Kaldı ki cihaz, alet ve edevatı inceleyip öğrenmek ve işletmek mümkün. Çünkü gözle görülen elle tutulan nesnelerdir. Ama insanın bedeninin yanı sıra birde ruhu var ki, onu insanın bilmesi mümkün değil. Ruhu sadece yaratan Allah (cc) bilir. “Sana ruh hakkında soru soruyorlar. De ki: Ruh, Rabbimin bileceği bir şeydir. Size pek az bir ilim verilmiştir.” (İsra 17/85)
İnsan ancak içinde olduğu saniyeyi bilebiliyor, bırakın bin yıl veya yüz yıl sonrasını, bir dakika sonrasını dahi bilemiyor. İnsan içinde bulunduğu ortamı kabataslak görür, ama duvarın arkasını göremez. Hatta üzerinde oturduğu minderin altında bir yılan veya akrebin olup olmadığını dahi bilemez. İnsanın gücü, kudreti, bilgisi, görmesi, işitmesi vs. tüm sıfatları nisbîdir. Cüz’idir. Sınırlıdır.

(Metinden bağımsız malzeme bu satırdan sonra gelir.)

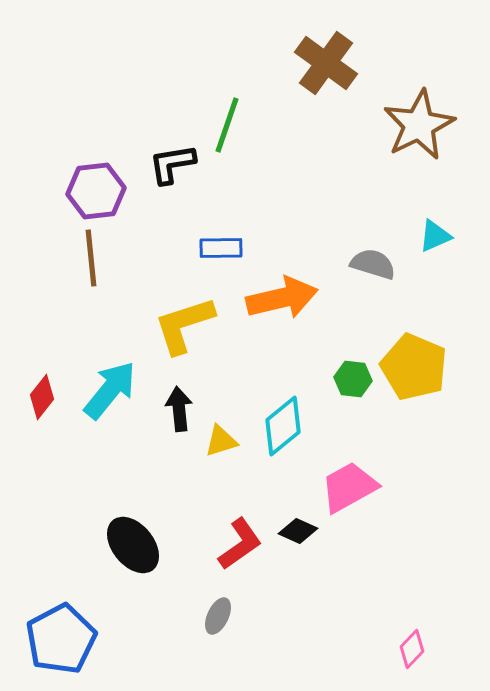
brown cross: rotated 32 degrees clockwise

Ama Allah (cc) geçmişi ve geleceği her şeyiyle en ince detaylarıyla ezelden ebede bilmektedir. Onun (cc) zatı gibi sıfatları da ezeli ve ebedidir. Onun kudreti, rahmeti, sonsuzdur.
“Göklerdeki, yerdeki bu ikisi arasındaki ve toprağın altındaki her şey, yalnızca O’nundur. Sen sözü açığa vursan da, gizlesen de Allah için birdir. Çünkü O, gizliyi de bilir, ondan daha gizli olanı da.” (Taha 20/6-7)

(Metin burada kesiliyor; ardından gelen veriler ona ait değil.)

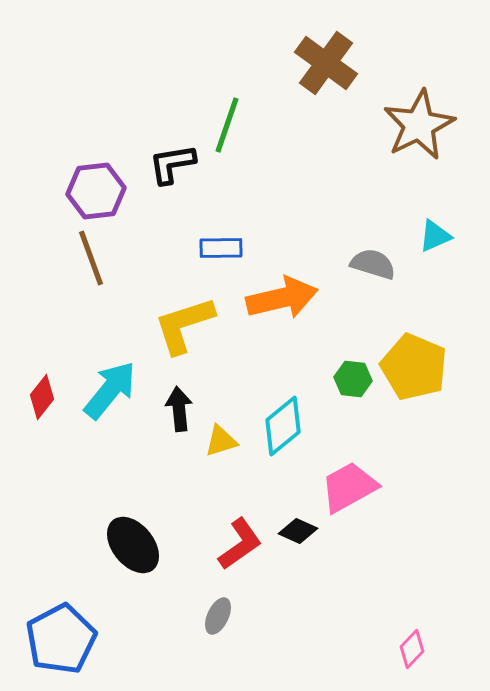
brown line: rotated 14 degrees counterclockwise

“Bilmiş olun ki şüphesiz göklerdeki her şey, yerdeki her şey Allah’ındır. O, içinde bulunduğunuz durumu gerçekten bilir. Allah’a döndürülecekleri ve yaptıklarını Allah’ın onlara haber vereceği günü hatırla. Allah, her şeyi hakkıyla bilendir.” (Nur 24/64)

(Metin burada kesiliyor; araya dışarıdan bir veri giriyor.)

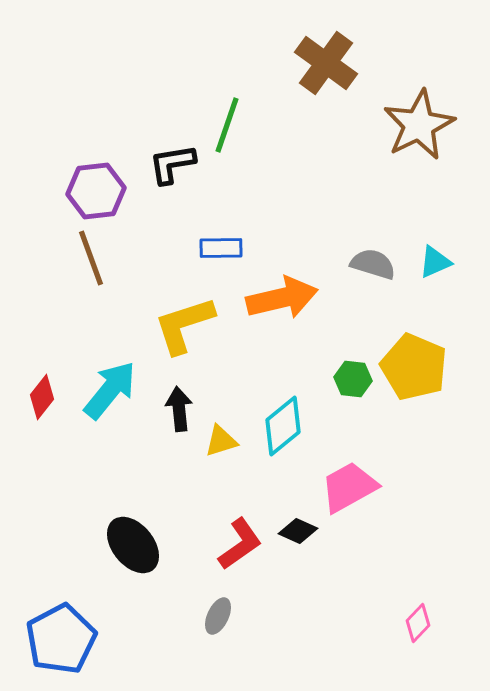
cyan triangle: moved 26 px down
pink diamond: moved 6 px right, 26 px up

İnsanı kötülüklerden caydırmanın bir yolu da ona Allah korkusu ve ahiret bilincini yerleştirmektir. Bir toplum düşünün ki, ana okuldan üniversiteye kadar eğitim ve öğretimin her safhasında gençliğine murakabe gerçeğini öğretiyor, ahiret bilincini veriyor… İşte o toplum huzur, güven ve barış içinde olup hem dünya hem ahirette aziz olacaktır. Aksi halde bir kaç yıl önce Mardin’in Bilge köyünde ve bir düğün evinde gerçekleşen, 44 kişinin katledildiği katliamlar gibi nice olaylarla hayat daha da kötüleşerektir.
Cebrail (as) Resulullah’a (s.a.v) gelerek şöyle dedi “Ey Muhammed (sav) ne kadar yaşarsan yaşa, mutlaka bir gün öleceksin. Kimi ve neyi seversen sev, mutlaka ayrılacaksın. Ne amel işlersen işle, mutlaka hesap vereceksin.”
İşte bu şuurla büyüyen bir nesle, zorla dahi kötülük yaptıramazsınız. Ama çağdaş uygarlık diye yutturulan batının; “her şey benimdir altta kalanın canı çıksın” prensibiyle büyüyen, aldığı çağdaş (!) eğitim sonucu, hayatı; mide ve uçkurdan ibaret gören insanların her birinin başına bir bekçi dikseniz dahi kötülüğüne engel olamazsınız. Çözüm yeniden İslam’a dönmek, Allah’a (cc) ve onun emirlerine teslim olmaktadır.